Could you reproduce the entries exactly, omitting every picture?

Entries supplied -

BEGIN

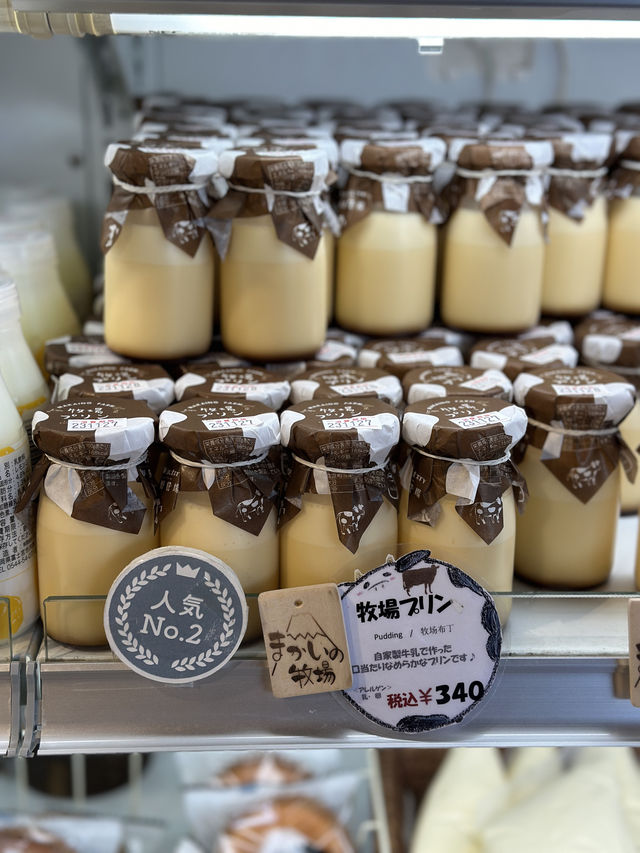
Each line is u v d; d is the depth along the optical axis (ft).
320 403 1.31
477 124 2.02
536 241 1.68
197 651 1.18
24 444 1.29
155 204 1.45
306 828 1.92
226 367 1.52
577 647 1.24
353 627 1.18
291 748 1.20
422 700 1.20
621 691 1.23
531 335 1.73
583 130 2.05
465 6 1.17
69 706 1.19
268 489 1.27
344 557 1.25
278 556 1.31
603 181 1.83
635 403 1.50
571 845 1.78
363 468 1.24
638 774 1.95
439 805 1.93
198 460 1.22
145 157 1.40
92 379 1.43
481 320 1.71
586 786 1.89
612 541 1.45
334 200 1.80
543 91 2.48
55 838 1.90
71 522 1.23
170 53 2.38
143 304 1.49
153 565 1.16
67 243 2.20
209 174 1.46
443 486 1.26
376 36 1.22
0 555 1.26
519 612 1.33
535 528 1.43
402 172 1.63
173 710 1.19
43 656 1.20
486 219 1.65
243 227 1.49
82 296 2.25
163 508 1.26
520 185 1.64
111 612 1.16
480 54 2.44
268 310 1.51
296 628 1.17
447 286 1.75
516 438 1.25
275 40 2.41
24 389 1.42
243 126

END

Answer space -
Each line is u v d; d is the depth along the optical axis (ft).
320 403 1.31
477 124 2.02
536 241 1.68
197 651 1.18
24 444 1.29
155 204 1.45
306 828 1.92
226 367 1.52
577 647 1.24
353 627 1.18
291 748 1.20
422 700 1.20
621 691 1.23
531 335 1.73
583 130 2.05
465 6 1.17
69 706 1.19
268 489 1.27
344 557 1.25
278 556 1.31
603 181 1.83
635 403 1.50
571 845 1.78
363 468 1.24
638 774 1.95
439 805 1.93
198 460 1.22
145 157 1.40
92 379 1.43
481 320 1.71
586 786 1.89
612 541 1.45
334 200 1.80
543 91 2.48
55 838 1.90
71 522 1.23
170 53 2.38
143 304 1.49
153 565 1.16
67 243 2.20
209 174 1.46
443 486 1.26
376 36 1.22
0 555 1.26
519 612 1.33
535 528 1.43
402 172 1.63
173 710 1.19
43 656 1.20
486 219 1.65
243 227 1.49
82 296 2.25
163 508 1.26
520 185 1.64
111 612 1.16
480 54 2.44
268 310 1.51
296 628 1.17
447 286 1.75
516 438 1.25
275 40 2.41
24 389 1.42
243 126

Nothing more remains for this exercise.